In that year, US President Gerald Ford signed the Employee Retirement Income Security Act (ERISA), which would have far-reaching ramifications for State Street. Before ERISA, pension assets were managed mostly by banks and insurance companies because independent money managers were just coming to the fore. Custody was done by the same manager. ERISA required that all of the separate portfolios for a plan had to be aggregated into a single entity.

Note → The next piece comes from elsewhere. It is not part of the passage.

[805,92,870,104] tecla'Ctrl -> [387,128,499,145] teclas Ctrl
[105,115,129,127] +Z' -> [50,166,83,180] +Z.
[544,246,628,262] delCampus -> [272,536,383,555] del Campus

Just before ERISA, one of State Street’s clients, the Harvard endowment, had asked that State Street aggregate all the endowment portfolios into one. As a result, State Street was the only custodian with the ability to meet ERISA’s reporting requirements, Golz says. “No one had that ability except State Street,” Golz says. “We could have temporary monopoly.” Instead of having many independent portfolios, “we could put them in a master trust, a mater portfolio. And it took off.”
By the early 1980s, State Street redefined its market to expand it globally. Golz headed off to Australia, mostly because it was an English-speaking country and he had a few contacts there. While there, he gave two seminars, updating attendees on the US markets and pitching State Street’s services. At a cocktail party on the last day, one of the attendees came up to Golz and said he had decided to invest in the US market and wanted State Street to be the custodian of the portfolio. “‘When do you want to do it?’ I asked,” Golz recalls. “He said, ‘Tomorrow. Where do we wire the funds to?’ Now, remember, it’s a 14-hour time difference. I managed to get one of our managers out of bed at 3 a.m. to get the information to wire it,” Golz says.

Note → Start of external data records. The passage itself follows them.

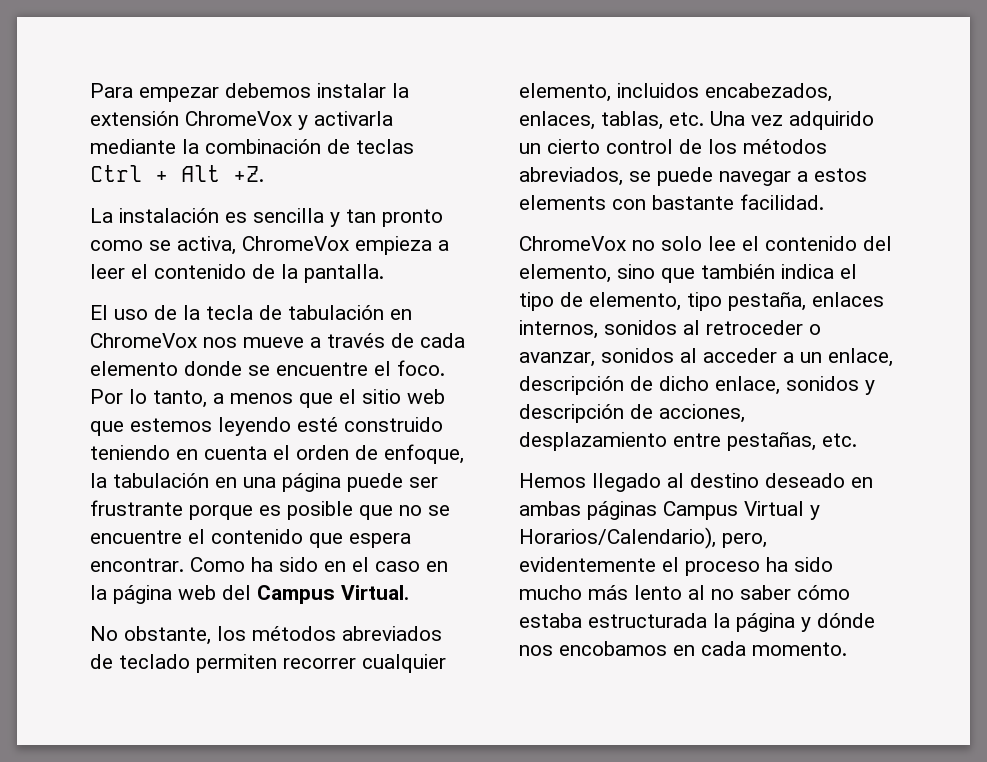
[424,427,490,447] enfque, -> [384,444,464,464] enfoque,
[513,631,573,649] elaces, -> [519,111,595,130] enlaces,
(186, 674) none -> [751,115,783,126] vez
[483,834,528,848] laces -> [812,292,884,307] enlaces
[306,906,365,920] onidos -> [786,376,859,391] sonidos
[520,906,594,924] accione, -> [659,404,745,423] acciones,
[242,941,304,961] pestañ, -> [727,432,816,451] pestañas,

After developing State Street’s master trust product and then launching its global custody service, Golz saw State Street’s assets under custody grow from $17 billion to nearly $1 trillion and assets under management from $400 million to over $40 billion under his command. By the time he retired in 1989-the same year that Global Custodian was born-he was responsible for more than 2,000 people in six countries all working in institutional-pension-related businesses that he had created. “Working for State Street, I should’ve paid them,” he says. “I had so much fun, met so many interesting people and traveled all over the world.”
Not to say that he didn’t stumble now and again. When State Street was first getting involved in the master trust business, Golz sent a letter of introduction to Chase Manhattan’s custody clients, he recalls. “Shortly thereafter my secretary says, ‘There’s someone on the line for you.’ She gave me the name, and the name was similar to a friend of mine, so I picked up the phone and said, ‘Hey, what do you want?’ And he said, ‘Um, hi, I’m the treasurer of IBM.’ That was embarrassing, to say the least,'” Golz says. “But we got the business.”

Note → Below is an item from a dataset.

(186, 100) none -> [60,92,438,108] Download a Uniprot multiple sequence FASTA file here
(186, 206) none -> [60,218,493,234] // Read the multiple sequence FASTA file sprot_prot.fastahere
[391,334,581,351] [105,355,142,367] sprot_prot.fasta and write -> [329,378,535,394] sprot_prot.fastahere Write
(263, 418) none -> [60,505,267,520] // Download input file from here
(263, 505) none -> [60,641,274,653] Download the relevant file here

It was quite the time to be at State Street.
“Looking back on it, from 1975 to 1990, the growth of the industry was so spectacular, but you didn’t notice it because you were in the middle of it,” Golz says. After the success in Australia-where the firm still enjoys a 90% market share-the State Street flag was planted across the world, from London and Munich to Hong Kong and Singapore. In response to what it was like to work for the firm at that time, Golz says he used to tell new employees that “working at State Street is like trying to get into a cab going 25 miles per hour. It takes a little something to do that, so be prepared.”
For someone who cut their teeth at such an exciting-and perhaps simpler-time, maybe its not so surprising then that Golz says he wouldn’t want to be working in the industry now. Despite the innovation and the big paydays, the industry is no longer what it once was. “A lot of people didn’t understand the risk until the air came out of the balloon,” he says. Those complicated and risky new products helped lead to the number of political ramifications and the government involvement seen today-“taking the starch out of the whole game,” Golz laments. Skyrocketing salaries haven’t helped with political and regulatory intrusion.
The pendulum has indeed swung the other way, with government getting involved in all sorts of businesses, not just finance through the TARP program but even in the automobile industry. Golz worries that the custody brain drain will worsen because industry players do not want to have their pay dictated to them by Washington. “The boards of these companies will become more like policeman, to oversee, and that’s going to change the industry,” he says, although he does point out that there are so many bright, creative people in the industry today and that he believes that, in the long run, the market will take care of things.
“The total market today is something like $26 trillion in assets,” he says. “Yet there’s not a lot of options to make that money go to work. That’s why you’ve seen private equity and derivatives and stuff like that, because the daily cash flow from portfolios being invested is amazing,” Golz says. “I don’t know where it’s going to end, but it’s going to be fun to watch it develop.”